She went into great detail, chronicling the platform’s origins and reasons for being. Author and influencer Jay-Ann Lopez started Black Girl Gamers in 2015 after growing frustration with the misogynoir in gaming.
“I wanted the kind of same representation and comradery in gaming that was in beauty,” Jay-Ann told us. “Because in gaming you would see a lot more vitriol — be it sexism, racism — than you do in beauty. I was like, well this space needs to have been made five years ago! There were smaller spaces made, but … Like when I do things it’s either go hard or go home, and they didn’t — by my definition — go hard. They were quite small and understated and — not to disrespect anyone, because everyone has different circumstances in their life — I definitely feel like we should have had more of a splash in the scene.”

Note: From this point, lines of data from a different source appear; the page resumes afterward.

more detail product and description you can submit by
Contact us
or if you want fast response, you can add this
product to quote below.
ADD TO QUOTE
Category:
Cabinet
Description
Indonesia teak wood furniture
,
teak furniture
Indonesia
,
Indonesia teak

Besides the incredible events BGG has put on, the platform has also been featured on BBC News, ITV News, and Sky News, as well as a variety of gaming conferences on both sides of the Atlantic.
Arguably BGG’s crowning glory is Gamer Girls Night, which was the first UK gaming events of its kind, featuring a diverse mix of women who loved to game and cosplay. It was co-run by Jay-Ann and Stephanie Ijoma, who you may know better as Nnesaga.
The importance of platforms like Black Girl Gamers and Nnesaga can’t be overlooked. As Ash B alluded to in his article about the anti-Black imagery in Tom Clancy’s Elite Squad, the industry is plagued with people who “delight in predatory behaviour, misogyny and Anti-Blackness, and create works which are direct reflections of their character.” BGG is doing the work to dismantle that and it needs our full support at all times.